=== Begin Enclosure ===

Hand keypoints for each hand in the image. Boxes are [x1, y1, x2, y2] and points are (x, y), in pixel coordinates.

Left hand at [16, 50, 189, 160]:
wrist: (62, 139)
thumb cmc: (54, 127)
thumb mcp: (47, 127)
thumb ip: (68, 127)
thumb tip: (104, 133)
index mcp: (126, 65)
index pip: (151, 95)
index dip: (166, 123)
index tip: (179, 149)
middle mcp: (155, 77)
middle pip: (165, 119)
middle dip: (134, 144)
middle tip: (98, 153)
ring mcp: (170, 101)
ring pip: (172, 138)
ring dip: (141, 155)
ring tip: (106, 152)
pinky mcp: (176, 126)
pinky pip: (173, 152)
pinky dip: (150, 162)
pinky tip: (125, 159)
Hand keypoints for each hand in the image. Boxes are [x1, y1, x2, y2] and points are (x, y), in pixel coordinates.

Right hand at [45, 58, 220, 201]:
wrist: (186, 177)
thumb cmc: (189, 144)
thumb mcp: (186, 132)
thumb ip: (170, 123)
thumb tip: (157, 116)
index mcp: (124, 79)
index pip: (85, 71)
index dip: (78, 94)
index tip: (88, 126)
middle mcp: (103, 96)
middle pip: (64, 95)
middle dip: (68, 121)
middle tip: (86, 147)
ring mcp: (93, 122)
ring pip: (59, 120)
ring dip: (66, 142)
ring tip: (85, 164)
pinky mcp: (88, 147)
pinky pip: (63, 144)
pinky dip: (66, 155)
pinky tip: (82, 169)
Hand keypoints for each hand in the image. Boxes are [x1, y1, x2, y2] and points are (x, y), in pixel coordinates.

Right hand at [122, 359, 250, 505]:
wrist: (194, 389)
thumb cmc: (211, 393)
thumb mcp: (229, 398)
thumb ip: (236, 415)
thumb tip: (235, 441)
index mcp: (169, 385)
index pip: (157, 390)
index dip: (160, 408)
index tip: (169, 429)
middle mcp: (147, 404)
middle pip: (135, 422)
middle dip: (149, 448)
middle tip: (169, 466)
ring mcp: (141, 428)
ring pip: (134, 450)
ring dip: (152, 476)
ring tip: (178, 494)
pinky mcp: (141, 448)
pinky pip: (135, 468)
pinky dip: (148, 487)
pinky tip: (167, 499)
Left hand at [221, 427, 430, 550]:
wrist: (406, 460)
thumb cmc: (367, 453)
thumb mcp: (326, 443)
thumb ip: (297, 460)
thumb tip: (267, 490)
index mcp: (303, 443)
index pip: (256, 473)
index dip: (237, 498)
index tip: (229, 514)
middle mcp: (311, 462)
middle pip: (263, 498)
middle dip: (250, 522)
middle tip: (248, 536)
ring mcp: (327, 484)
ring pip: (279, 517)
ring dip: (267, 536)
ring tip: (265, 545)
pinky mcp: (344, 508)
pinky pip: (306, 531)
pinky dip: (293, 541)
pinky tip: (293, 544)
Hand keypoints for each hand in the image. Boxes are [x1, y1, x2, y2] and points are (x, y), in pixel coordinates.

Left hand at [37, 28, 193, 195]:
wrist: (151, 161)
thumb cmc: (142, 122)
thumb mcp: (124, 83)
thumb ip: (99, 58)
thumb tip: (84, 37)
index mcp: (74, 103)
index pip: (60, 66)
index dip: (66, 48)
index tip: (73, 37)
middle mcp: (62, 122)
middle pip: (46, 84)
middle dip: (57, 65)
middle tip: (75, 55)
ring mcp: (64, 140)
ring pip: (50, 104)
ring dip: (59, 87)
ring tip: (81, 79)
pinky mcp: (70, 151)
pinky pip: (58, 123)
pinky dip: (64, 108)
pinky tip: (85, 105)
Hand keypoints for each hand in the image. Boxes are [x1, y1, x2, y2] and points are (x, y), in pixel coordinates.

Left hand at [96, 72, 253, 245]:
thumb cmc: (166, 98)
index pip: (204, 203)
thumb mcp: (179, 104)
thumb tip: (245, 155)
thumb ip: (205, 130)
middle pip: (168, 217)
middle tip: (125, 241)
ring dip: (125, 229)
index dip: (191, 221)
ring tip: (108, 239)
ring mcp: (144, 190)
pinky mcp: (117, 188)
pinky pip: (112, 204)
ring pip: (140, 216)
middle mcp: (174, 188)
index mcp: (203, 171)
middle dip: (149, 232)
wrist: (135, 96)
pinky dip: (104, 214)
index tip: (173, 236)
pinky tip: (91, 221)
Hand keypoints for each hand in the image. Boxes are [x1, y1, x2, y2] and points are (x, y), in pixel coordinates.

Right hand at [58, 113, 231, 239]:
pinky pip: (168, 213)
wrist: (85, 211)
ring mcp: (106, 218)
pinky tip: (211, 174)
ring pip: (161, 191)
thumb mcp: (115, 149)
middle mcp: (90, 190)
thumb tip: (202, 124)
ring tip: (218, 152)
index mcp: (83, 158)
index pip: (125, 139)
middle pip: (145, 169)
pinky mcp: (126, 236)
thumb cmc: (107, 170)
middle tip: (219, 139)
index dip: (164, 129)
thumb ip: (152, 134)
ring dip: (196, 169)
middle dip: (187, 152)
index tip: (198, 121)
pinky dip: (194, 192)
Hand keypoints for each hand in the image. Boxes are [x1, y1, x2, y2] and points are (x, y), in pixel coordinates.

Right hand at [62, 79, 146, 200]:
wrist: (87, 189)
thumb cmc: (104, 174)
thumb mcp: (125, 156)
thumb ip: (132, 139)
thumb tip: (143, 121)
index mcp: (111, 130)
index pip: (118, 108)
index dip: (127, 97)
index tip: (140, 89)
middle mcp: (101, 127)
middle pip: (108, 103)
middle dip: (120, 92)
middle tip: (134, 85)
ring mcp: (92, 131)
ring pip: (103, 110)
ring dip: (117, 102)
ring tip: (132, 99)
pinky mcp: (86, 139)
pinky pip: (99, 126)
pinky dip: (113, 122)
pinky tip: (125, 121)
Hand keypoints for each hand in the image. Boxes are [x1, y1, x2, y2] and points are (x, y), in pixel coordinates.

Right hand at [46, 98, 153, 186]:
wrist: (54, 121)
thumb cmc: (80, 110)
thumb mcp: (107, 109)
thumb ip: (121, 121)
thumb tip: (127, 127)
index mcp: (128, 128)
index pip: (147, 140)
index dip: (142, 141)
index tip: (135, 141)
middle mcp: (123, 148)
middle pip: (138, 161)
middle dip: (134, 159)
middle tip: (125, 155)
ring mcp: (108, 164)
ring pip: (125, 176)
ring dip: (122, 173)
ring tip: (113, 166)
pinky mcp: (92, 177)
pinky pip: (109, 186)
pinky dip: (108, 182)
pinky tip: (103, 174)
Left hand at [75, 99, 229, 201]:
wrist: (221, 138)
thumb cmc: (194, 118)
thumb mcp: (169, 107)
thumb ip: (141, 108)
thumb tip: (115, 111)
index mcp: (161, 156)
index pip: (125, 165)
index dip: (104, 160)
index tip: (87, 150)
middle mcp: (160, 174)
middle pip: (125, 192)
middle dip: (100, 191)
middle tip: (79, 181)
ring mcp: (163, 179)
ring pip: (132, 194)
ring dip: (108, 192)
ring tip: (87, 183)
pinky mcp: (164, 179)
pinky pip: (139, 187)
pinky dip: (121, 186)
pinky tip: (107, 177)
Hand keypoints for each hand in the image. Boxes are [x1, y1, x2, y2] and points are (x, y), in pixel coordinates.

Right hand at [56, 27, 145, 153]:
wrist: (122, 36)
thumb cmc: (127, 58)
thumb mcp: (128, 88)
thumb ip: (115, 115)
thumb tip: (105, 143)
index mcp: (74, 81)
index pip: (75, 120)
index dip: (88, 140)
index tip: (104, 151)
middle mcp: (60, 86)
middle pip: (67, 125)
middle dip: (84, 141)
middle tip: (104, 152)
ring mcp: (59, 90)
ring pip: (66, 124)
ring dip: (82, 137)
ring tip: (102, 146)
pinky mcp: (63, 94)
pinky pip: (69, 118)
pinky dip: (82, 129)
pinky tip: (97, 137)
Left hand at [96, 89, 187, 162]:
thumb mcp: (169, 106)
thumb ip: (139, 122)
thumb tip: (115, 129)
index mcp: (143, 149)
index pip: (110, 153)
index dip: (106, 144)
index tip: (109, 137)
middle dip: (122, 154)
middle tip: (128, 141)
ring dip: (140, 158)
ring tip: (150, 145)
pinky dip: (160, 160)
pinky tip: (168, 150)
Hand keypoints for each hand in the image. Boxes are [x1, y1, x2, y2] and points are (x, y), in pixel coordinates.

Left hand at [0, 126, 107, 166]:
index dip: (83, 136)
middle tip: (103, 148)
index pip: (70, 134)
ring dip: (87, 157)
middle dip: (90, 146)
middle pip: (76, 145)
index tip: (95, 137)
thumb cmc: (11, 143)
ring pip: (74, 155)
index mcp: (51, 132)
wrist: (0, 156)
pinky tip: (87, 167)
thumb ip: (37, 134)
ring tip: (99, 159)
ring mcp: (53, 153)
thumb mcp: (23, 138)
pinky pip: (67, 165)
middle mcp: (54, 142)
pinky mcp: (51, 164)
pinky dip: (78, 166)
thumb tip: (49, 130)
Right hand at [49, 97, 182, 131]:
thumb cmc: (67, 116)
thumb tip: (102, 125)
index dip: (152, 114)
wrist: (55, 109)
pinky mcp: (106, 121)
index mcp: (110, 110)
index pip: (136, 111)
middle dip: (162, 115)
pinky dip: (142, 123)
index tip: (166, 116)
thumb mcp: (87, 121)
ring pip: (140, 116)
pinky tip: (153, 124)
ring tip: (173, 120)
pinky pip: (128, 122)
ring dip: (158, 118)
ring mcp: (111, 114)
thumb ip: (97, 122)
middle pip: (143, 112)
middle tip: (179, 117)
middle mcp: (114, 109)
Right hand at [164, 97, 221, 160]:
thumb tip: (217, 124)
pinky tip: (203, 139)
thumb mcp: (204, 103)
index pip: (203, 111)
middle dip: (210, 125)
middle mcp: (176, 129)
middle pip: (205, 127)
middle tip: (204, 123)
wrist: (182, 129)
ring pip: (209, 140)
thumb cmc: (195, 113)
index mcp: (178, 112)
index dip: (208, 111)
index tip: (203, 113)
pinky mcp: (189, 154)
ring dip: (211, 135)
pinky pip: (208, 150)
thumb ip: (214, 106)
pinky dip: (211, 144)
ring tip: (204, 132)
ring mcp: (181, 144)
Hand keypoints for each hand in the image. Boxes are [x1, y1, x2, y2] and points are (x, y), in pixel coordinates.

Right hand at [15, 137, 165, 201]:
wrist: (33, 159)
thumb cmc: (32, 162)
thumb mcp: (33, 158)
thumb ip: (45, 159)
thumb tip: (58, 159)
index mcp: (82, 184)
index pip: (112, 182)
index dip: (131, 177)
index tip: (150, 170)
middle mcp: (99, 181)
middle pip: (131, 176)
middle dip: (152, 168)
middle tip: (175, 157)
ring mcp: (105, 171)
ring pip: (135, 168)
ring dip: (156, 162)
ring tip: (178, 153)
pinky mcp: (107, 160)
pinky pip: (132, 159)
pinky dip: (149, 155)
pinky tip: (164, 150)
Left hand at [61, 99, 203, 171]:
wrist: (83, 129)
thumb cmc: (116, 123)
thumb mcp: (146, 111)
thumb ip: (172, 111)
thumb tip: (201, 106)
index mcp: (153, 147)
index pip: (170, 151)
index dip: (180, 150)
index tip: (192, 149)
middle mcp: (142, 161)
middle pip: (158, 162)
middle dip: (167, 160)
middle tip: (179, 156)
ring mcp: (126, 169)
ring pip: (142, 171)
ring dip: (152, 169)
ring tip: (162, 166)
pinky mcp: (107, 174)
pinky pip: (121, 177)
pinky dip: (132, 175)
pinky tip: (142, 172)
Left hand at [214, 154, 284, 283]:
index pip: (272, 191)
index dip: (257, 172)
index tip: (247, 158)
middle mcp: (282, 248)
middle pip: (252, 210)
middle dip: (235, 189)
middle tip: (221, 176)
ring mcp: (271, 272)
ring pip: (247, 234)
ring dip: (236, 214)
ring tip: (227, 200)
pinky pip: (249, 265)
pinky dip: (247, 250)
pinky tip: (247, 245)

=== End Enclosure ===

=== EXERCISE AIM ===
In the entries above, restate word for word the lines between the one holding "pinky mcp: (344, 508)" and the one holding "middle pip: (108, 103)", inclusive, and nothing besides.

=== FINAL ANSWER ===
pinky mcp: (344, 508)
pinky pip: (306, 531)
pinky dip: (293, 541)
pinky tip: (293, 544)
Hand keypoints for each hand in the image. Boxes are [x1, y1, x2, y2] and points are (x, y), in pixel coordinates.

Left hand at [37, 28, 193, 195]:
wrist: (151, 161)
thumb cmc: (142, 122)
thumb mcp: (124, 83)
thumb ip: (99, 58)
thumb tip: (84, 37)
index mcp: (74, 103)
index pip: (60, 66)
index dip: (66, 48)
index tip: (73, 37)
middle mcp: (62, 122)
middle pip: (46, 84)
middle dip: (57, 65)
middle tip: (75, 55)
ring mcp: (64, 140)
ring pip: (50, 104)
ring dip: (59, 87)
ring tip: (81, 79)
pinky mcp: (70, 151)
pinky pip: (58, 123)
pinky dip: (64, 108)
pinky tip: (85, 105)
Hand keypoints for each hand in the image. Boxes are [x1, y1, x2, y2] and points are (x, y), in pixel coordinates.

Left hand at [96, 72, 253, 245]:
thumb cmc: (166, 98)
index pip: (204, 203)
thumb mcp: (179, 104)
thumb tip: (245, 155)
thumb ip: (205, 130)
middle pip: (168, 217)
middle tip: (125, 241)
ring dip: (125, 229)
index dip: (191, 221)
ring tip: (108, 239)
ring mcp: (144, 190)
pinky mcp: (117, 188)
pinky pip: (112, 204)
ring pip: (140, 216)
middle mcp: (174, 188)
index mcp: (203, 171)
middle dip: (149, 232)
wrist: (135, 96)
pinky dip: (104, 214)
index tip: (173, 236)
pinky tip: (91, 221)
Hand keypoints for each hand in the image. Boxes are [x1, y1, x2, y2] and points are (x, y), in pixel coordinates.

Right hand at [58, 113, 231, 239]:
pinky pip: (168, 213)
wrist: (85, 211)
ring mcp: (106, 218)
pinky tip: (211, 174)
ring pip: (161, 191)
thumb mcp: (115, 149)
middle mcp: (90, 190)
thumb tip: (202, 124)
ring tip: (218, 152)
index mcp: (83, 158)
index pip: (125, 139)
middle pip: (145, 169)
pinky mcp: (126, 236)
thumb cmc: (107, 170)
middle tip: (219, 139)
index dip: (164, 129)
thumb ip: (152, 134)
ring dip: (196, 169)
middle dip: (187, 152)
index tip: (198, 121)
pinky dip: (194, 192)
Hand keypoints for each hand in the image. Boxes are [x1, y1, x2, y2] and points are (x, y), in pixel coordinates.

Right hand at [62, 79, 146, 200]:
wrist: (87, 189)
thumb cmc: (104, 174)
thumb mcp: (125, 156)
thumb ip: (132, 139)
thumb tip: (143, 121)
index mcp: (111, 130)
index pip: (118, 108)
index dip: (127, 97)
index tip: (140, 89)
middle mcp: (101, 127)
middle pip: (108, 103)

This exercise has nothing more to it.